9.2          Bouwvoorschriften

 

9.2.1  Hoofdgebouwen

Voor het bouwen van hoofdgebouwen gelden de volgende bepalingen:

a      De op de plankaart aangegeven bebouwingstypologie dient te worden aangehouden.

b      Hoofdgebouwen mogen uitsluitend binnen een bouwvlak worden gebouwd.

c      De goothoogte van een gebouw mag niet meer dan de op de plankaart aangegeven goothoogte bedragen.

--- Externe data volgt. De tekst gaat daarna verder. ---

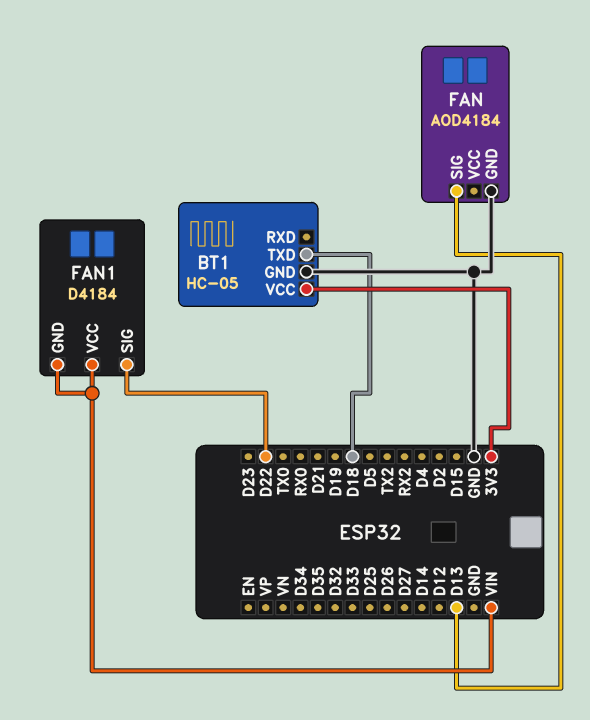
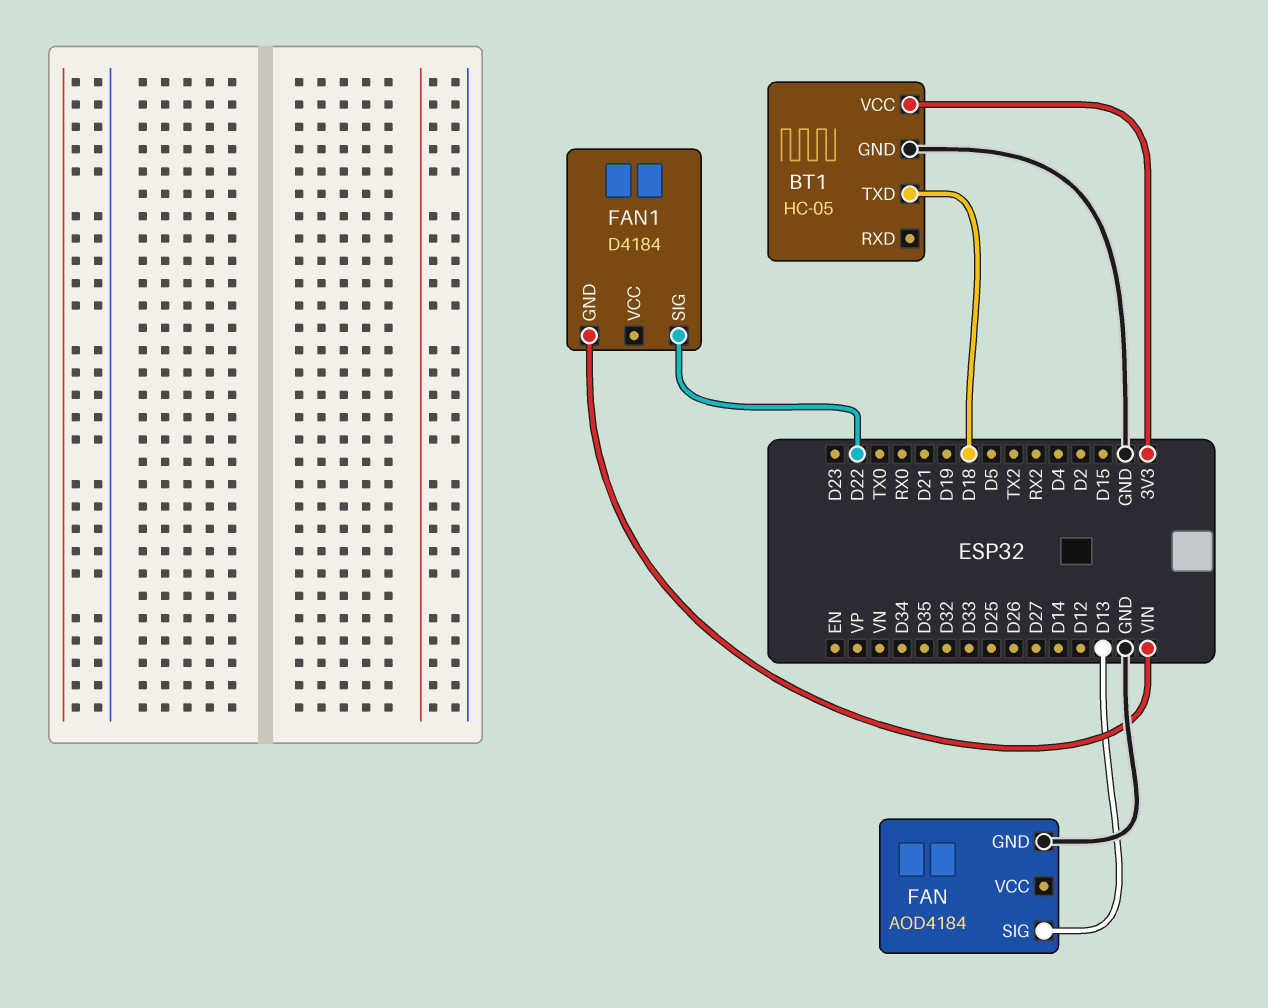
FAN1 pin VCC: VIN -> none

d      De (bouw)hoogte van een gebouw mag niet meer dan de op de plankaart aangegeven bouwhoogte bedragen.

 

9.2.2  Aan- en uitbouwen en bijgebouwen

Voor het bouwen van aan- en uitbouwen en bijgebouwen gelden de volgende bepalingen:

a      Aan- en uitbouwen en bijgebouwen mogen zowel binnen als buiten het bouwvlak gebouwd worden.

b      Aan- en uitbouwen en bijgebouwen dienen op een afstand van ten minste 3 m achter de voorgevellijn gebouwd te worden.

c      Bij hoekwoningen mogen géén aan- en uitbouwen en bijgebouwen worden gebouwd vóór het verlengde van de voorgevelrooilijn van de om de hoek gelegen hoofdgebouwen.

d      De gronden gelegen achter de achtergevelrooilijn van het hoofdgebouw en het verlengde daarvan mogen voor maximaal 50% worden bebouwd.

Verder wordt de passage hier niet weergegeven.